When standardizing the amount of bone in midshaft cross sections by squared humeral length (sCA: Table S4), the range of observed Humerus III values tends to fall above sCA of KNM-ER 1808. The same trend is evident when substituting sCA of the more distal cross section of Humerus III (Table S3). By comparison, ranges of estimated Humerus II sCAs from the midshaft (Table S5) and the more distal cross section (Table S3) fall well above those of either of the other H. erectus humeri (Tables S3–S5). A comparison of CAs standardized to average body mass estimates largely supports the same trend where Humerus II (4.25) exceeds the values exhibited by other H. erectus humeri: Humerus III (3.12) and KNM-ER 1808 (3.27) (Tables 1 and 2). With few exceptions, and irrespective of the estimated lengths used as scaling factors in the present study, estimated sCAs of the Humerus II midshaft fit comfortably within the upper half of observed sCA ranges for left humeri of Late Pleistocene hominins (i.e., between observed group means and maximum values) (Table S5), while observed sCAs of the Humerus III midshaft tend to fall within the lower half of the observed sCA ranges for right humeri of Late Pleistocene hominins (i.e., between observed group means and minimum values) (Table S4).
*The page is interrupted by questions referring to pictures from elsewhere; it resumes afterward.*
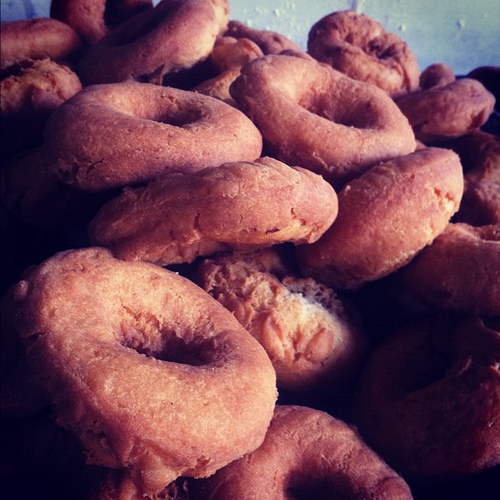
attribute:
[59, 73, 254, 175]
donut — fried to perfection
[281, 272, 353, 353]
odd topping — white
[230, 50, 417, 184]
plain donut — round, brown, fried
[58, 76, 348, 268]
plain doughnuts — brown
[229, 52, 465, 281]
brown doughnuts — crusty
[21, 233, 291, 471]
donut — biege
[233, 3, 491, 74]
wall — light, blue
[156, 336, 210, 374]
shadow — inside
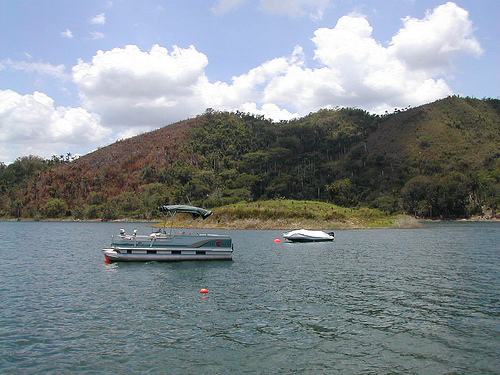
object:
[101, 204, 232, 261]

The observed sCA for the KNM-ER 1808 cross section, on the other hand, falls below the observed midshaft values of both right and left Tianyuan I humeri, as well as in the lower half of the observed sCA ranges for right humeral midshafts of all other hominin groups in the study. In other words, despite the comparatively high %CA demonstrated by KNM-ER 1808 (i.e., its relatively high cortical thickness), its rather long estimated length of 350 mm (Ruff, 2008), which falls in the upper end of the range of humeral lengths for the entire comparative sample analyzed in the present study, results in relatively lower amounts of length-standardized compressive rigidity compared to the Zhoukoudian humeri.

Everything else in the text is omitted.